我在上面实现了处理unicode字符,但是它给了我这样的错误。问题是什么,如何解决?
2 个解决方案
#1
66
Then I converted all integers to string,
然后我将所有整数转换为字符串,
You converted both integers and strings to byte strings. For strings this will use the default character encoding which happens to be ASCII, and this fails when you have non-ASCII characters. You want unicode
instead of str
.
将整数和字符串转换为字节字符串。对于字符串,这将使用默认的字符编码,这是ASCII码,当你有非ASCII字符时,这就失败了。你需要的是unicode而不是str。
self.writer.writerow([unicode(s).encode("utf-8") for s in row])
It might be better to convert everything to unicode before calling that method.

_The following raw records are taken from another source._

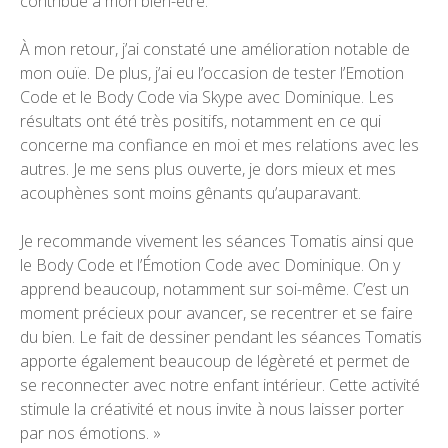
contribué à mon bien-être.
À mon retour, j’ai constaté une amélioration notable de
mon ouïe. De plus, j’ai eu l’occasion de tester l’Emotion
Code et le Body Code via Skype avec Dominique. Les
résultats ont été très positifs, notamment en ce qui
concerne ma confiance en moi et mes relations avec les
autres. Je me sens plus ouverte, je dors mieux et mes
acouphènes sont moins gênants qu’auparavant.
Je recommande vivement les séances Tomatis ainsi que
le Body Code et l’Émotion Code avec Dominique. On y
apprend beaucoup, notamment sur soi-même. C’est un
moment précieux pour avancer, se recentrer et se faire
du bien. Le fait de dessiner pendant les séances Tomatis
apporte également beaucoup de légèreté et permet de
se reconnecter avec notre enfant intérieur. Cette activité
stimule la créativité et nous invite à nous laisser porter
par nos émotions. »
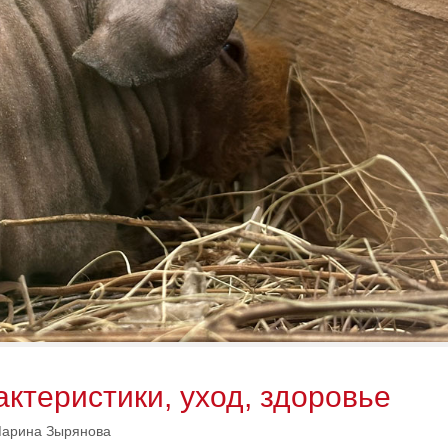
ктеристики, уход, здоровье
арина Зырянова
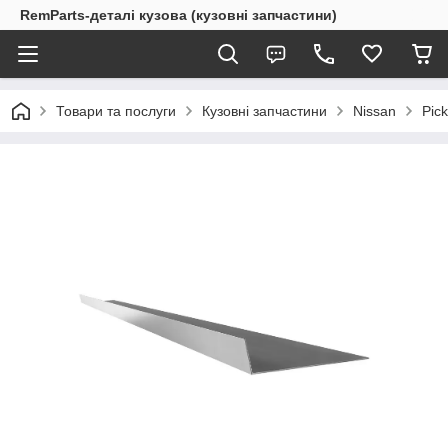
RemParts-деталі кузова (кузовні запчастини)
Товари та послуги
Кузовні запчастини
Nissan
Pic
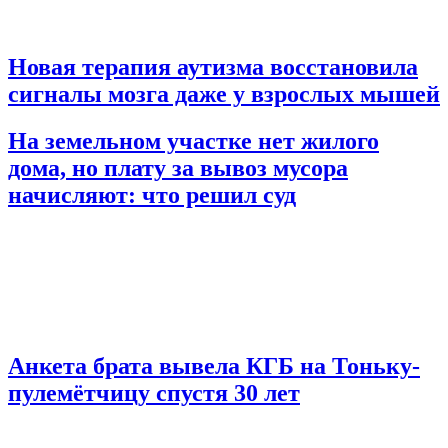
Новая терапия аутизма восстановила
сигналы мозга даже у взрослых мышей
На земельном участке нет жилого
дома, но плату за вывоз мусора
начисляют: что решил суд
Анкета брата вывела КГБ на Тоньку-
пулемётчицу спустя 30 лет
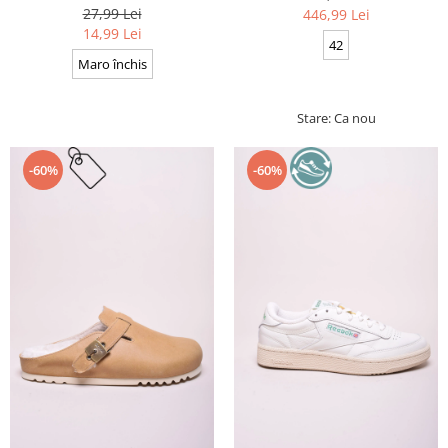
Cerate, Calitate premium, 110
27,99 Lei
446,99 Lei
cm x 0.3 cm
14,99 Lei
42
Maro închis
Stare: Ca nou
-60%
-60%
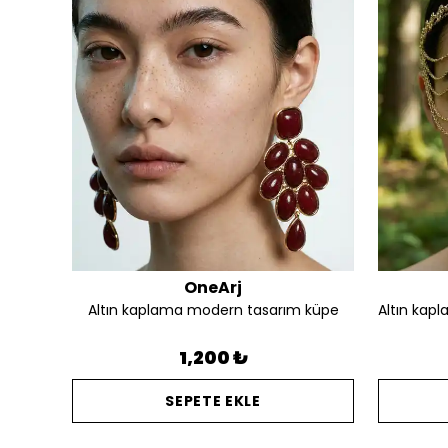
OneArj
Altın kaplama silüet detay tasarım kalın yüzük
Altın kaplama modern tasarım küpe
1,200 ₺
SEPETE EKLE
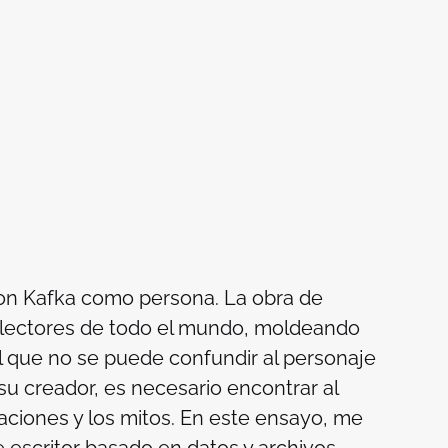
con Kafka como persona. La obra de
 lectores de todo el mundo, moldeando
l que no se puede confundir al personaje
u creador, es necesario encontrar al
caciones y los mitos. En este ensayo, me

The class is designed specifically for parsing Unicode strings. It was not designed to support other data types.
在调用该方法之前,最好将所有内容都转换为unicode。该类是专门为解析Unicode字符串而设计的。它不是为支持其他数据类型而设计的。
#2
2
From the documentation:
从文档:
- http://docs.python.org/library/stringio.html?highlight=cstringio#cStringIO.StringIO
- http://docs.python.org/library/stringio.html?highlight=cstringio cStringIO.StringIO
Unlike the StringIO module, this module is not able to accept Unicode strings that cannot be encoded as plain ASCII strings.

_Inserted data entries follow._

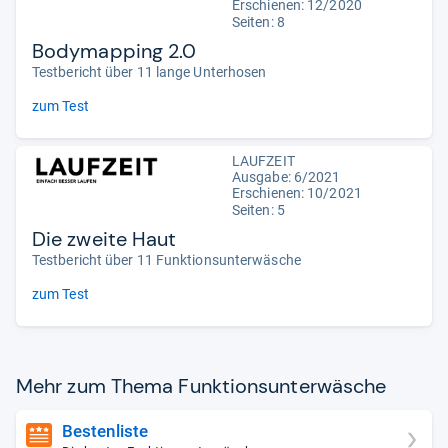
Erschienen: 12/2020
Seiten: 8
Bodymapping 2.0
Testbericht über 11 lange Unterhosen
zum Test
LAUFZEIT
Ausgabe: 6/2021
Erschienen: 10/2021
Seiten: 5
Die zweite Haut
Testbericht über 11 Funktionsunterwäsche
zum Test
Mehr zum Thema Funk­ti­ons­un­ter­wä­sche
Bestenliste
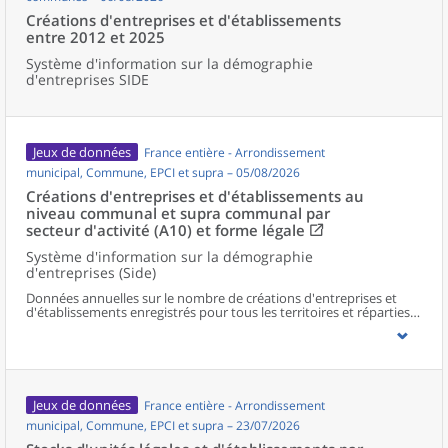
Créations d'entreprises et d'établissements
entre 2012 et 2025
Système d'information sur la démographie
d'entreprises SIDE
Jeux de données
France entière - Arrondissement
municipal, Commune, EPCI et supra – 05/08/2026
Créations d'entreprises et d'établissements au
niveau communal et supra communal par
secteur d'activité (A10) et forme légale
Système d'information sur la démographie
d'entreprises (Side)
Données annuelles sur le nombre de créations d'entreprises et
d'établissements enregistrés pour tous les territoires et réparties
selon le secteur d’activité et la forme légale.
Jeux de données
France entière - Arrondissement
municipal, Commune, EPCI et supra – 23/07/2026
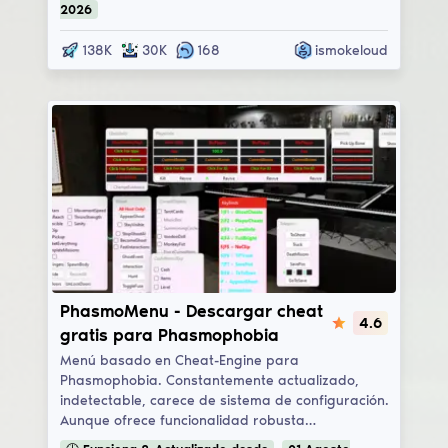
2026
138K
30K
168
ismokeloud
PhasmoMenu
PhasmoMenu - Descargar cheat
4.6
gratis para Phasmophobia
Menú basado en Cheat-Engine para
Phasmophobia. Constantemente actualizado,
indetectable, carece de sistema de configuración.
Aunque ofrece funcionalidad robusta…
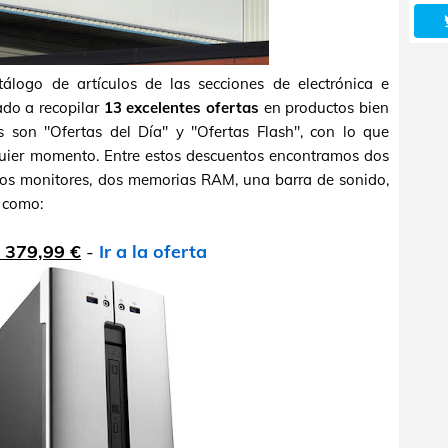
álogo de artículos de las secciones de electrónica e
do a recopilar
13 excelentes ofertas
en productos bien
s son "Ofertas del Día" y "Ofertas Flash", con lo que
quier momento. Entre estos descuentos encontramos dos
dos monitores, dos memorias RAM, una barra de sonido,
, como:
 379,99 €
-
Ir a la oferta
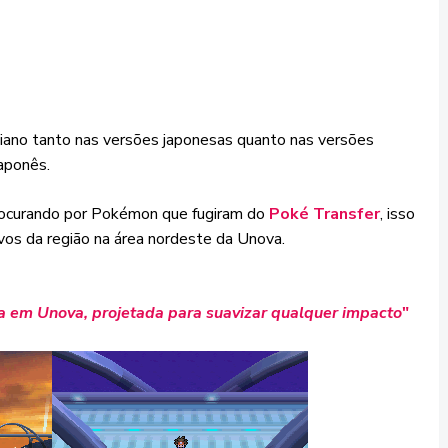
aliano tanto nas versões japonesas quanto nas versões
japonês.
ocurando por Pokémon que fugiram do
Poké Transfer
, isso
vos da região
na área nordeste da Unova.
 em Unova, projetada para suavizar qualquer impacto
"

与StringIO模块不同,这个模块不能接受不能被编码为普通ASCII字符串的Unicode字符串。
I.e. only 7-bit clean strings can be stored.
即只有7位干净的字符串可以存储。
#1
66
Then I converted all integers to string,
然后我将所有整数转换为字符串,
You converted both integers and strings to byte strings. For strings this will use the default character encoding which happens to be ASCII, and this fails when you have non-ASCII characters. You want unicode
instead of str
.
将整数和字符串转换为字节字符串。对于字符串,这将使用默认的字符编码,这是ASCII码,当你有非ASCII字符时,这就失败了。你需要的是unicode而不是str。
self.writer.writerow([unicode(s).encode("utf-8") for s in row])

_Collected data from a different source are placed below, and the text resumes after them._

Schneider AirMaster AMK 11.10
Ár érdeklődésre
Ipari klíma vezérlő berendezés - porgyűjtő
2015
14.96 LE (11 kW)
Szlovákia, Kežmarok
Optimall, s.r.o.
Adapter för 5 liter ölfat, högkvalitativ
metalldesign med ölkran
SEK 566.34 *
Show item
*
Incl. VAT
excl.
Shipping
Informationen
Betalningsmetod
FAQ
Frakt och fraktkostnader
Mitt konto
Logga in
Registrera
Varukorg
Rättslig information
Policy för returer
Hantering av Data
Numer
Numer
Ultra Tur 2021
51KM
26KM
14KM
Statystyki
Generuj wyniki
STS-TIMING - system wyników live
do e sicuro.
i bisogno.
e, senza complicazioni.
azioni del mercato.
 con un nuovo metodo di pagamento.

It might be better to convert everything to unicode before calling that method. The class is designed specifically for parsing Unicode strings. It was not designed to support other data types.
在调用该方法之前,最好将所有内容都转换为unicode。该类是专门为解析Unicode字符串而设计的。它不是为支持其他数据类型而设计的。
#2
2
From the documentation:
从文档:
- http://docs.python.org/library/stringio.html?highlight=cstringio#cStringIO.StringIO
- http://docs.python.org/library/stringio.html?highlight=cstringio cStringIO.StringIO
Unlike the StringIO module, this module is not able to accept Unicode strings that cannot be encoded as plain ASCII strings.
与StringIO模块不同,这个模块不能接受不能被编码为普通ASCII字符串的Unicode字符串。
I.e. only 7-bit clean strings can be stored.
即只有7位干净的字符串可以存储。